Typical situations where the last hop cannot be trusted
(1) On a public Wi-Fi network, an attacker hands out a forged DNS server via DHCP. (2) A rogue DHCP server on the corporate LAN overrides the recursive resolver's IP. (3) A man-in-the-middle slips between the stub and the recursive resolver and returns forged responses with the AD bit set. In any of these, even seeing AD=1 does not guarantee that the "validating resolver" the stub is talking to is the real one.

In such environments, you have to combine DNSSEC with separate mechanisms that protect the channel between stub and recursive (DoT / DoH, or pinning a trusted resolver behind IPsec, etc.).

Seeing signature validation in practice — dig +dnssec output

The concept is hard to grasp from words alone, so confirm it with real dig output. When you query a signed zone (e.g. example.) with +dnssec, the flags include ad, and RRSIG records appear in the ANSWER section.

$ dig +dnssec example. SOA

;; ->>HEADER<<- opcode: QUERY, status: NOERROR, id: 12345
;; flags: qr rd ra ad; QUERY: 1, ANSWER: 2, AUTHORITY: 0, ADDITIONAL: 1

;; QUESTION SECTION:
;example.                       IN      SOA

;; ANSWER SECTION:
example.                3600    IN      SOA     sns.dns.icann.org. noc.dns.icann.org. 2024010101 7200 3600 1209600 3600
example.                3600    IN      RRSIG   SOA 8 1 3600 20260601000000 20260501000000 12345 example. AbCdEf...(signature data)

Two things to notice here:

ad is set in flags
This indicates that the validating recursive resolver successfully validated the signature and set the AD bit on the way back.
RRSIG appears in ANSWER
It is the signature record corresponding to the RRset itself. The pair of RRset and RRSIG visible from the stub is what was validated on the recursive side.

Conversely, in a bogus situation (DS exists but validation does not succeed), you will see status: SERVFAIL with an empty ANSWER. That is the implementation embodying "responses that fail validation must not be used."

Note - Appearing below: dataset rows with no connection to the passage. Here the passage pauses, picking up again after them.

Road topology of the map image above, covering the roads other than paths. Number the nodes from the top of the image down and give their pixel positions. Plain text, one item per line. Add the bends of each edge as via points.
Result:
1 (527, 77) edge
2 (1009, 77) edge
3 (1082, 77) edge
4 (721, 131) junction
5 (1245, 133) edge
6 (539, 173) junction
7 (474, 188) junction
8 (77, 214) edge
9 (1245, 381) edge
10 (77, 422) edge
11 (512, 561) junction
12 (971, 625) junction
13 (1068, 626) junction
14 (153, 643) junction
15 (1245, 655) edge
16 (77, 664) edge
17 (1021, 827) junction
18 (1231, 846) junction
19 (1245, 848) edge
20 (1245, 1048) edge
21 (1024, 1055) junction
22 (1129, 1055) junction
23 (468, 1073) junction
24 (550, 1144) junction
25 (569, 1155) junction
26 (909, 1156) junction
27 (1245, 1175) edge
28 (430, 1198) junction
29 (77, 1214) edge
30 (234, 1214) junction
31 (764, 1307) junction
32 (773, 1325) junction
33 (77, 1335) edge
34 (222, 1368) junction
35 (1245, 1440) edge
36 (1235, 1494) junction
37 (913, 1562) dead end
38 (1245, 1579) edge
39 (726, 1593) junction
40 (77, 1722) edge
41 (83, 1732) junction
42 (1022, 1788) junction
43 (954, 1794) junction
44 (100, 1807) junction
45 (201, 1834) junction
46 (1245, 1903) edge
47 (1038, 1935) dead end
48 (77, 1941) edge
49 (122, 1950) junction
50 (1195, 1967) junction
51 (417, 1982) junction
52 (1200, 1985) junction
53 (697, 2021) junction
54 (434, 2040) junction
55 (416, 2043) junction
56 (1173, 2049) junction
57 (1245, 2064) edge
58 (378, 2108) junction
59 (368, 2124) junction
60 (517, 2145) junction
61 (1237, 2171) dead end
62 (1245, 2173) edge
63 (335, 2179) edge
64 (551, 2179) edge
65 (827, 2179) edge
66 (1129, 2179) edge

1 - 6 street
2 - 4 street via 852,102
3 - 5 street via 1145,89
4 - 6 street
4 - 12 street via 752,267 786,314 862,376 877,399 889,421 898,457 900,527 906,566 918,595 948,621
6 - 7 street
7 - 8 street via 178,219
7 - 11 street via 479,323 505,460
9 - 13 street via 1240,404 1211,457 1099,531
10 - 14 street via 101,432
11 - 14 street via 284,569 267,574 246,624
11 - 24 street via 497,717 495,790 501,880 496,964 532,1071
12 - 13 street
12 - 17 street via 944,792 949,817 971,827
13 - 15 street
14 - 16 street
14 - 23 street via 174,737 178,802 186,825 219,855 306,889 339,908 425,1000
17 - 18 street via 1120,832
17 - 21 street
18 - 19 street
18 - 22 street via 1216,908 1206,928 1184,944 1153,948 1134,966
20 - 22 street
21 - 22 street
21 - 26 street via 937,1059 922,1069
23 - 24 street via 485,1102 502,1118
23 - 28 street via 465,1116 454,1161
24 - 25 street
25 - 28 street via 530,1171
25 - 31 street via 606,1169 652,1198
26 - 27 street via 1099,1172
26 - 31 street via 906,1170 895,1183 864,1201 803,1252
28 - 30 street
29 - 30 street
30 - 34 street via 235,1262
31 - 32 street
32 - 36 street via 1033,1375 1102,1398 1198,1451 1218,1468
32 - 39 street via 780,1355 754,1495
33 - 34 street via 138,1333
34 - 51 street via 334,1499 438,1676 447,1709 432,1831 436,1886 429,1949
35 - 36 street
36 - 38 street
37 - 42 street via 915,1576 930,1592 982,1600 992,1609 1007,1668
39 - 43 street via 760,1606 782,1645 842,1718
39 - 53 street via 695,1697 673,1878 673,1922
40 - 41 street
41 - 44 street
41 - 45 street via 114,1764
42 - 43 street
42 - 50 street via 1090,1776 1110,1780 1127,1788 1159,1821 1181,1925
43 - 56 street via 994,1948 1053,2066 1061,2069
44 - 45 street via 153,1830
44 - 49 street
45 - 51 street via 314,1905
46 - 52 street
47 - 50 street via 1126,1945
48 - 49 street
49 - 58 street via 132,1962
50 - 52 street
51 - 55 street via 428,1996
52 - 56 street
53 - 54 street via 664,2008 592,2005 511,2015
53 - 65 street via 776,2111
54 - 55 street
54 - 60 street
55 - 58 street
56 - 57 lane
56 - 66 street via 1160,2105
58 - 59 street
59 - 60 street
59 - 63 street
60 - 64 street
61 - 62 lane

Assembling it as defense in depth

Neither DNSSEC alone, nor query matching or port entropy alone, is sufficient by itself. It is realistic to stack the entry (patch, recursion restriction), matching conditions (ID / port / question / bailiwick), verification (DNSSEC), and operations (monitoring and logs).

patch / update
Close known vulnerabilities and flaws in query matching.
ID / port entropy
Keep the port space wide, including what is externally observable.
glue / bailiwick hardening
Do not casually accept the additional section of a referral.
recursion control
Offer recursion only to trusted clients.
DNSSEC validation
Run a validating resolver where possible.
monitoring
Pick up on sudden spikes of random labels, streams of validation failures, and similar signals.

Practice 5-3 — Last hop and defense in depth

Read the AD bit and defense in depth while being mindful of where the trust boundary lies.

Q5. Which statement about the AD bit, seen from a stub resolver, is most appropriate?

Q6. Which description of protecting a modern resolver is most balanced?

Takeaways from this chapter

  • DNSSEC provides origin authentication / integrity / authenticated denial of existence.
  • Confidentiality is a separate problem and cannot be obtained from DNSSEC alone.
  • Read the AD bit and a validating resolver's result together with the last-hop trust problem.
  • Do not rely on any single mechanism; stack patch, entropy, bailiwick, DNSSEC, and monitoring.